O juiz, por fim, deverá analisar a prisão sob o aspecto da legalidade e a regularidade do flagrante. Os possíveis desfechos são: concessão de liberdade plena; concessão da liberdade provisória com ou sem aplicação de medida cautelar diversa da prisão; decretação de prisão preventiva; ou, de acordo com a Resolução, “adoção de outras medidas necessárias à preservação de direitos da pessoa presa”.

Para o juiz Giovani Augusto Serra Azul Guimarães, de Ribeirão Preto, que desde 2016 já realizou cerca de duas mil audiências de custódia, a medida é desnecessária, uma vez que os mecanismos constitucionais necessários para garantir a excepcionalidade da prisão provisória e apurar eventuais violações aos direitos da pessoa presa sempre existiram, mesmo antes do advento das audiências de custódia.

“Sempre houve análise judicial imediata da situação do preso em flagrante, isto é, se ele pode aguardar a investigação e o processo em liberdade ou não. E os mecanismos de apuração de eventuais desvios praticados excepcionalmente por agentes policiais sempre funcionaram, a exemplo da função correcional do Ministério Público, da atuação da Defensoria Pública e da OAB e das corregedorias das próprias polícias”, declara.
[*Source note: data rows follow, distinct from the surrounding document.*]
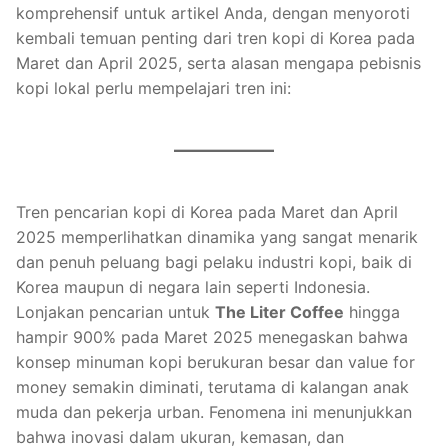
komprehensif untuk artikel Anda, dengan menyoroti
kembali temuan penting dari tren kopi di Korea pada
Maret dan April 2025, serta alasan mengapa pebisnis
kopi lokal perlu mempelajari tren ini:
Tren pencarian kopi di Korea pada Maret dan April
2025 memperlihatkan dinamika yang sangat menarik
dan penuh peluang bagi pelaku industri kopi, baik di
Korea maupun di negara lain seperti Indonesia.
Lonjakan pencarian untuk
The Liter Coffee
hingga
hampir 900% pada Maret 2025 menegaskan bahwa
konsep minuman kopi berukuran besar dan value for
money semakin diminati, terutama di kalangan anak
muda dan pekerja urban. Fenomena ini menunjukkan
bahwa inovasi dalam ukuran, kemasan, dan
Para o magistrado, os principais problemas da medida estão relacionados à indução da falsa ideia de que, como regra, os agentes policiais cometem abusos durante a prisão de criminosos e ao significativo dispêndio de recursos materiais e humanos necessários à realização do ato, com transporte e escolta de presos. “Muitas vezes, esses presos são integrantes de organizações criminosas, e impõe-se à sociedade todo o prejuízo e insegurança decorrentes”.

Olavo Mendonça, especialista em segurança pública e major da Polícia Militar do Distrito Federal, endossa que o sistema criminal brasileiro já tem suas contramedidas a prisões violentas e arbitrárias. “Quando ocorre a prisão, a pessoa é levada à delegacia, fará o exame de corpo de delito e será ouvida. A identificação de problemas já era apurada nessa primeira fase”, afirma. “Quando se coloca mais um processo em que só se ouve somente o preso, o resultado é ter aumento da sensação de impunidade por parte dos criminosos. Muitas vezes, esses presos conseguem ser libertados usando o artifício de um suposto trato abusivo. Tem estados que soltam mais de 50% dos presos em flagrante”, aponta.
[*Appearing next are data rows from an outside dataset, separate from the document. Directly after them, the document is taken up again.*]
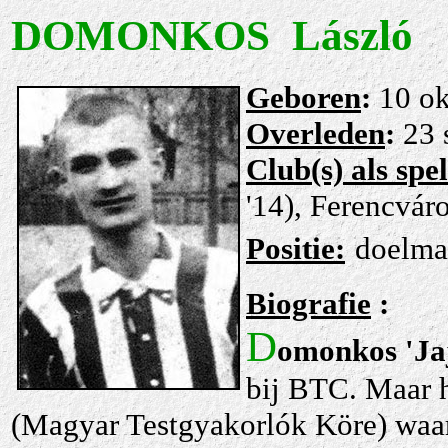
DOMONKOS László
Gebore
n
:
10 ok
Overleden
:
23 
Club(s) als spe
'14), Ferencvár
Positie:
doelm
Biografie
:
D
omonkos 'Ja
bij BTC
. Maar 
(Magyar Testgyakorlók Köre) waar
Para o juiz Augusto Bruno Mandelli, do Tribunal de Justiça de São Paulo, que desde 2015 realiza audiências de custódia, a medida corresponde a um desvirtuamento do sistema de justiça.
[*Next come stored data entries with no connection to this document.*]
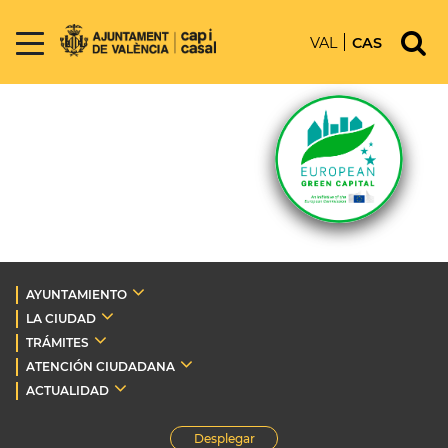
VAL
CAS
AYUNTAMIENTO
LA CIUDAD
TRÁMITES
ATENCIÓN CIUDADANA
ACTUALIDAD
Desplegar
“Todos os agentes públicos envolvidos na apuração do delito (policiais, delegados, promotores e juízes) aram a ser suspeitos da prática de abuso ou de excessos. A sociedade, que anseia por leis penais rigorosas ao combate da criminalidade, acaba por ter suas expectativas frustradas (...). A audiência de custódia, inserida nesse contexto, se não provoca ela mesma a impunidade, fortalece o discurso que visa vitimizar o criminoso, criminalizar os agentes de segurança e escravizar a população de bem, corrompendo o corpo social por dentro”.